Três personagens são acompanhados pela câmera
e reunidos em uma montagem aqui realmente paralela - em trajetórias
que nunca se cruzam -, em uma escolha que se assume absolutamente
deliberada: não há nada que aparentemente conecte
as três protagonistas a não ser o olhar do próprio
filme e seu contato com a mesma câmera. A similaridade entre
os três filmes não pára por aí: todos
eles são norteados por uma estratégia de filmagem
em tableaux, com enquadramentos rigorosos e fotografia
de expressiva plasticidade (aqui, de Ivo Lopes Araújo,
mais uma vez surpreendente em suas escolhas de cor e luz), investindo
em uma narrativa que é menos calcada em sua própria
linearidade, e mais no fluxo e orquestração dos
tempos e deslocamentos internos de cada cena. Em todos os casos,
o limite dos filmes é o limite da proposta: como encontrar
uma estrutura de dramaturgia onde ela é imprevista? É
possível articular esses sentidos sem violentar a autenticidade
da experiência? - a propósito, uma certa aleatoriedade
que servia como primeiro ponto de atração do filme
por aquelas personagens e situações. O Céu
sobre os Ombros, nesse sentido, toma uma decisão bastante
feliz, que tira do acaso a responsabilidade pela dramaturgia:
é um filme não somente sobre determinados personagens,
mas uma afirmação de um ethos em relação
ao conceito de "personagem" cinematográfico.
Pois
o que é surpreendente no filme de Sérgio Borges
é a maneira como a instalação no real é
constantemente surpreendida por personagens que se desdobram incessantemente
em cena (e, não à toa, são pessoas que mudaram
seus próprios nomes), levando a encenação
para lugares que antes não pareciam possíveis, entortando
nossa percepção sempre que achamos que já
os conhecemos. É isso que há de comum aos três
protagonistas do filme: sua capacidade não exatamente de
reinvenção para a câmera, mas de revelar a
incapacidade do cinema de captá-los em toda sua multiplicidade,
de tipificá-los para um roteiro.
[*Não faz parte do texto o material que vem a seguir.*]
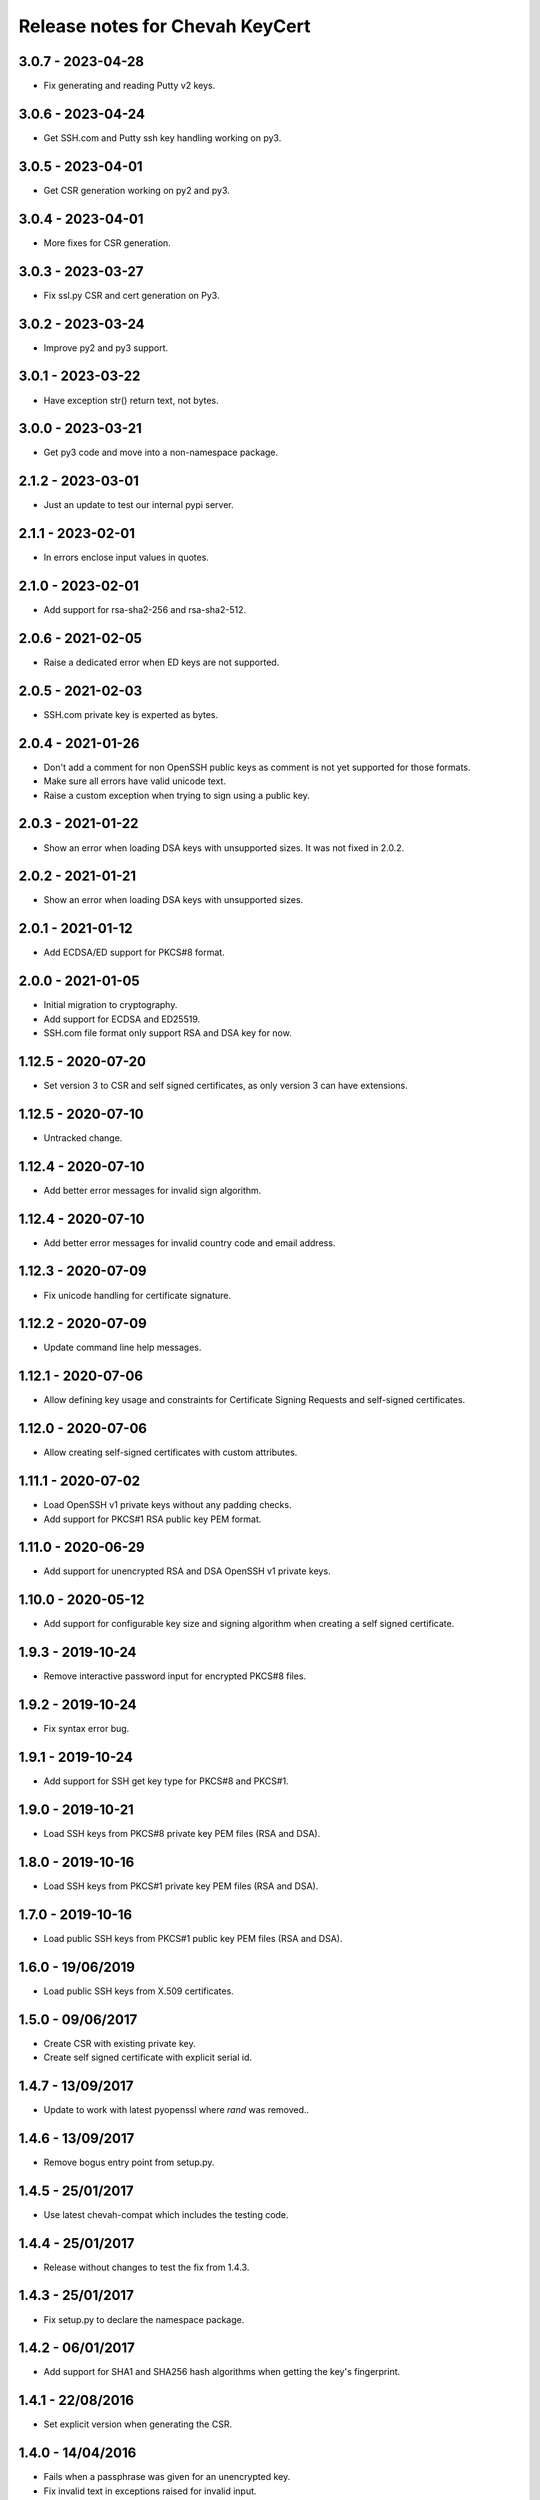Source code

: Release notes for Chevah KeyCert
################################

3.0.7 - 2023-04-28
==================

* Fix generating and reading Putty v2 keys.


3.0.6 - 2023-04-24
==================

* Get SSH.com and Putty ssh key handling working on py3.


3.0.5 - 2023-04-01
==================

* Get CSR generation working on py2 and py3.


3.0.4 - 2023-04-01
==================

* More fixes for CSR generation.


3.0.3 - 2023-03-27
==================

* Fix ssl.py CSR and cert generation on Py3.


3.0.2 - 2023-03-24
==================

* Improve py2 and py3 support.


3.0.1 - 2023-03-22
==================

* Have exception str() return text, not bytes.


3.0.0 - 2023-03-21
==================

* Get py3 code and move into a non-namespace package.


2.1.2 - 2023-03-01
==================

* Just an update to test our internal pypi server.


2.1.1 - 2023-02-01
==================

* In errors enclose input values in quotes.


2.1.0 - 2023-02-01
==================

* Add support for rsa-sha2-256 and rsa-sha2-512.


2.0.6 - 2021-02-05
==================

* Raise a dedicated error when ED keys are not supported.


2.0.5 - 2021-02-03
==================

* SSH.com private key is experted as bytes.


2.0.4 - 2021-01-26
==================

* Don't add a comment for non OpenSSH public keys as comment is not yet
  supported for those formats.
* Make sure all errors have valid unicode text.
* Raise a custom exception when trying to sign using a public key.


2.0.3 - 2021-01-22
==================

* Show an error when loading DSA keys with unsupported sizes.
  It was not fixed in 2.0.2.


2.0.2 - 2021-01-21
==================

* Show an error when loading DSA keys with unsupported sizes.


2.0.1 - 2021-01-12
==================

* Add ECDSA/ED support for PKCS#8 format.


2.0.0 - 2021-01-05
==================

* Initial migration to cryptography.
* Add support for ECDSA and ED25519.
* SSH.com file format only support RSA and DSA key for now.


1.12.5 - 2020-07-20
===================

* Set version 3 to CSR and self signed certificates, as only version 3 can
  have extensions.


1.12.5 - 2020-07-10
===================

* Untracked change.


1.12.4 - 2020-07-10
===================

* Add better error messages for invalid sign algorithm.


1.12.4 - 2020-07-10
===================

* Add better error messages for invalid country code and email address.


1.12.3 - 2020-07-09
===================

* Fix unicode handling for certificate signature.


1.12.2 - 2020-07-09
===================

* Update command line help messages.


1.12.1 - 2020-07-06
===================

* Allow defining key usage and constraints for Certificate Signing Requests
  and self-signed certificates.


1.12.0 - 2020-07-06
===================

* Allow creating self-signed certificates with custom attributes.


1.11.1 - 2020-07-02
===================

* Load OpenSSH v1 private keys without any padding checks.
* Add support for PKCS#1 RSA public key PEM format.


1.11.0 - 2020-06-29
===================

* Add support for unencrypted RSA and DSA OpenSSH v1 private keys.


1.10.0 - 2020-05-12
===================

* Add support for configurable key size and signing algorithm when creating
  a self signed certificate.


1.9.3 - 2019-10-24
==================

* Remove interactive password input for encrypted PKCS#8 files.


1.9.2 - 2019-10-24
==================

* Fix syntax error bug.


1.9.1 - 2019-10-24
==================

* Add support for SSH get key type for PKCS#8 and PKCS#1.


1.9.0 - 2019-10-21
==================

* Load SSH keys from PKCS#8 private key PEM files (RSA and DSA).


1.8.0 - 2019-10-16
==================

* Load SSH keys from PKCS#1 private key PEM files (RSA and DSA).


1.7.0 - 2019-10-16
==================

* Load public SSH keys from PKCS#1 public key PEM files (RSA and DSA).


1.6.0 - 19/06/2019
==================

* Load public SSH keys from X.509 certificates.


1.5.0 - 09/06/2017
==================

* Create CSR with existing private key.
* Create self signed certificate with explicit serial id.


1.4.7 - 13/09/2017
==================

* Update to work with latest pyopenssl where `rand` was removed..


1.4.6 - 13/09/2017
==================

* Remove bogus entry point from setup.py.


1.4.5 - 25/01/2017
==================

* Use latest chevah-compat which includes the testing code.


1.4.4 - 25/01/2017
==================

* Release without changes to test the fix from 1.4.3.


1.4.3 - 25/01/2017
==================

* Fix setup.py to declare the namespace package.


1.4.2 - 06/01/2017
==================

* Add support for SHA1 and SHA256 hash algorithms when getting the
  key's fingerprint.


1.4.1 - 22/08/2016
==================

* Set explicit version when generating the CSR.


1.4.0 - 14/04/2016
==================

* Fails when a passphrase was given for an unencrypted key.
* Fix invalid text in exceptions raised for invalid input.


1.3.5 - 27/04/2015
==================

* Handle all errors when writing files on disk.
* Raise all public errors based on exceptions.KeyCertException


1.3.4 - 20/04/2015
==================

* Update error message for small RSA key size.


1.3.3 - 17/04/2015
==================

* Fall back to sha1 when sha256 is not available on OS to sign CSR.
* Don't allow creating RSA keys less than 512.


1.3.2 - 14/04/2015
==================

* Fix handling of Unicode path on Unix/Linux.
* Remove support for generating SSL DSA keys.
* Rename generate_ssh_key_subparser to generate_ssh_key_parser


1.3.1 - 08/04/2015
==================

* On Unix/Linux ignore sys.getfilesystemencoding() and force a specific
  encoding. UTF-8 by default.


1.3.0 - 07/04/2015
==================

* Add support to generate a SSL key and associated CSR.


1.2.0 - 03/04/2015
==================

* Add helper to populate argparse sub-command for ssh key generation.


1.1.0 - 15/02/2015
==================

* Remove dependency on Twisted
* Raise an error when loading OpenSSH private keys of unknown type (ex ECDSA).
  Previous code was not raising and error and returned `None`.


1.0.1 - 09/12/2014
==================

* Initial test release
A busca no real se justifica
justamente nessa extrapolação da vida em relação
ao cinema: um travesti se revela um estudioso sobre sua própria
prostituição; um monge Hare Krishna que é
skatista, pichador de muro e devoto do Atlético Mineiro;
uma figura pictórica de um homem que anda pela casa vestindo
apenas um par de meias cor-de-rosa se revela um escritor e pai
de família; etc, etc etc.
Se Morro do Céu e Avenida Brasília
Formosa esbarravam nas limitações de seu próprio
projeto (em um caso, filmando a busca por um tema; no outro, provocando-o
em conexões que o mundo não oferecia), O Céu
sobre os Ombros avança não só ao tematizar
essas próprias limitações, mas também
ao promover um encontro um tanto improvável entre o cinema
de modulações que vemos em Adeus ao Sul,
de Hou Hsiao-hsien, e Ossos, de Pedro Costa (filme aqui
muito evocado pela plasticidade pálida de seus tons, embora
eles sejam sensivelmente mais quentes do que a palheta de cinzas
do filme de Pedro Costa) com o ethos realizador de Eduardo
Coutinho: não há ser humano que se permita reduzir
aos limites de uma personagem. É justo, portanto, que as
personagens e o filme expressem isso, apontando sempre para fora,
esbarrando nos limites inventados do quadro, dos cortes e da duração
- por vezes com resultados um tanto frustrantes para um filme
de dramaturgia, especialmente claro na ausência de um final:
O Céu sobre os Ombros não acaba; pára.
Neste
encontro entre o controle e o descontrole, O Céu sobre
os Ombros faz diversas operações de re-significação
que destacam essa relação, seja por meio da montagem
ou do uso da música - especialmente forte quando salta da
diegese para a não-diegese, no plano em que Murari Krishna
anda de skate pelas ruas da cidade. Em um dos momentos mais bonitos
do filme, uma panorâmica por uma paisagem aos poucos a re-situa
como um papel de parede no serviço de atendimento onde trabalha
Murari Krishna, que vemos sentado frente ao falso parque. Em um
único plano, Sérgio Borges realiza o jogo de dentro/fora
que Tiago Mata Machado expõe como conceito, e que isso aconteça
no contato com um cenário real (e não construído
para o filme) só reafirma a força do procedimento.